By Isobel Leybold-Johnson
Scientists at Geneva University have unveiled research that could be used to help combat cocaine addiction.
They have developed a method that erases a trace left by the drug in the brains of mice and reverses addict behaviour to normal.
Cocaine is highly addictive; it gives users a buzz but the comedown leaves people wanting more. It is known to leave a trace on the brain, meaning that a relapse could take place months or even years after people stop taking the drug.
In research published in this week’s Nature, the team from the neuroscience department at Geneva University used mice to provide a proof of principle that the trace could be erased.

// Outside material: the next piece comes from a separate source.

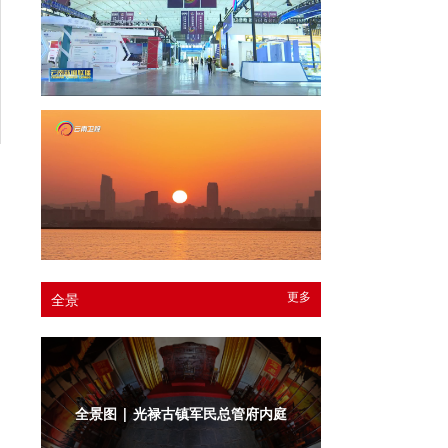
更多
全景
全景图 | 光禄古镇军民总管府内庭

And that was not all.
“It’s the first time that we have been able to manipulate specifically a connection between two nerve cells [in the brain] in order to change addiction-related behaviour,” team leader Christian Lüscher told swissinfo.ch.
The areas in the brain concerned were the prefrontal cortex and the nucleus accumbens, which plays an important role in the brain’s reward system – the regulation and control of behaviour through pleasurable effects – and thus in addiction.
To effect the change, researchers used a relatively new process called optogenetics, which Lüscher describes as “a really revolutionary technique that has changed the game”.
“Basically we take a protein, an ion channel that is sensitive to light, and you artificially put this into the neurons that you want to control. Once you have done that, you can then come with fibre optics and control the neurons through light.”
The team observed that, after the procedure, the cocaine-exposed mice reacted to a new dose of the drug as if they had never encountered it before.
This could give hope to human addicts, as the research suggests that changes in behaviour brought on by cocaine could be reversible, which in turn would reduce the chances of a relapse.
But Lüscher said much more research would be needed before any application to humans.
“What we do in a mouse is a very controlled experiment on the very early effects of cocaine, so we do one to five injections. In contrast, a human becomes an addict after years of chronic use so it’s a very different situation,” he said.
“But from the proof of principle standpoint, it’s an interesting concept that certainly could be translated into a clinical application in future.”
Addiction Info Switzerland said it found the results of the research very interesting.
“They are certainly basic principles that are pioneering for the understanding of the physiology of addiction,” spokesman Simon Frey told swissinfo.ch.
Like Lüscher, he said more research would be needed before its application to humans and in drug therapy.
As for how big a problem cocaine addiction is in Switzerland, Frey said there were no absolute figures.
“What we can say is that in a survey of the 15-39 age group in 2007, 4.4 per cent said they had taken cocaine during their lifetime and in 2002 it was only 2.9 per cent, so one can see a rise,” he said.
But such figures are not totally reliable: strong consumers are often not reached by phone surveys and people don’t share all their drug experiences in such polls, he added.
Frey explained that cocaine was, however, a highly addictive drug. People can recover, he added, but the risk of relapse was high – “if they are confronted with a [risky] situation, they are more prone to consuming the drug than a person who hasn’t taken cocaine before”.
As for the future, Lüscher says that any efforts to translate his work from mice to humans would depend on how much society is willing to support further addiction research.
“Although addiction is a frequent disease, it’s sometimes called an orphan disease because, for many reasons, private industry hesitates to develop new therapies because it’s a difficult market; it’s people who are not very reliable in clinical studies precisely because they are addicts,” he said.
“We hope that by providing new ideas from basic science we can help initiate new ideas and initiatives in that direction.”